Un mal pour un bien, le bac approche et Islem à encore plein de projets à réaliser. Il sait ce qu’il veut faire et compte y mettre les moyens. Tout en préparant son bac, c’est à Algérie News Version, la version arabophone, qu’il fait ses classes. C’est un journal jeune, au cachet incisif qui colle très bien au tempérament d’Islem.
Même constat, « je jouissais d’une liberté totale, et pourtant c’était un quotidien national et de grande audience. Je n’ai jamais été censuré » se remémore-t-il. En effet, c’est dans ce journal qu’Islem se fait connaître. Arrivé en classe de terminale, Islem toujours séduit par la caricature, fait l’impasse sur le bac, il préfère se consacrer à sa passion. Conséquence : on lui refusera l’entrée aux beaux arts malgré ses énormes potentialités.
Qu’à cela ne tienne, Islem, devenu désormais un artiste reconnu par ses pairs, a d’autres atouts en poches, mais c’était sans compter sur le verrouillage qui allait être opéré sur la presse écrite.
Le Jeune indépendant, El Moustekbel, autant de journaux où Islem essayera d’exercer son métier, mais où il butera pour la première fois de sa carrières à la censure. « Dans un des journaux, on me demandait presque d’enlever la barbe à mes personnages barbus, de rallonger les jupes des jeunes filles que je crayonnais , comme si je pouvais raser la barbe, ou rajouter du tissus à mes dessins. » raconte Islem en ricanant, avant de rajouter » c’était un politiquement correcte qui pouvait parfois tout fausser« .
Il était définitivement impossible de continuer de cette manière. Dépité, Islem passera trois au chômage. Mais l’envie de dessiner est trop forte, et sa passion le rattrape. Cette fois ci, c’est un nouveau journal qu’il l’accueillera, Le temps, où Islem passera une grande partie de l’année 2008. C’est de loin la meilleure aventure qu’il a vécue depuis L’Epoque.

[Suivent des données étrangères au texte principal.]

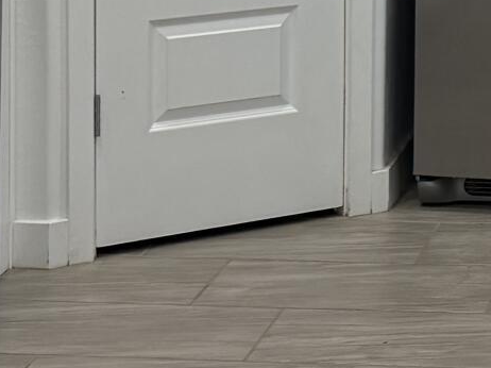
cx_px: 597
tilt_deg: -4.5
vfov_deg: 9.2
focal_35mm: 156
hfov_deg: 12.4
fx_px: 2212
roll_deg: -1.2
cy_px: -232
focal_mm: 6.76
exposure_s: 1/167
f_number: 1.78
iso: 200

« Cela faisait longtemps que ça ne m’était pas arrivé de faire ce que j’aimais« . Une période ou Islem se donnera à cœur joie dans l’analyser de la société algérienne en long et en large à sa manière. » Avec une telle ambiance, je me suis de suite senti dans mon élément, et ça se ressentait sur mes dessins, c’est là que j’ai fait une partie de mes meilleures dessins » se souvient il.
Malheureusement, encore une fois Islem sera déçu: la situation de la presse écrite algérienne définitivement régie par les intérêts financiers et individualistes, prime sur l’intelligence artistique des journalistes algériens. L’espace de liberté qu’Islem avait dans le journal se réduit, et par la suite ce qu’il craignait le plus devient réalité. « Parfois je devais refaire le dessin jusqu’à 2 à 3 fois par jours « . Dépité , Islem à décidé de quitter « Le temps », dans l’attente d’une nouvelle aventure. « Finalement, il est faut croire que la presse indépendante est verrouillée, elle s’auto censure à cause des intérêts commerciaux et autres. Elle rentre dans le rang en quelque sorte. C’est le sort qui a été réservé à « L’Epoque », qui avait souffert en son temps de l’absence de pub. La presse est devenue un gagne pain sans plus. C’est en tout cas ce que j’ai entendu dans un journal sur deux auxquels je me suis présenté » conclu-t-il. La presse publique elle n’engage pas de caricaturistes. Islem signe depuis fin 2008 les caricatures dans algerie-focus.com, un journal participatif algérien diffusé sur internet.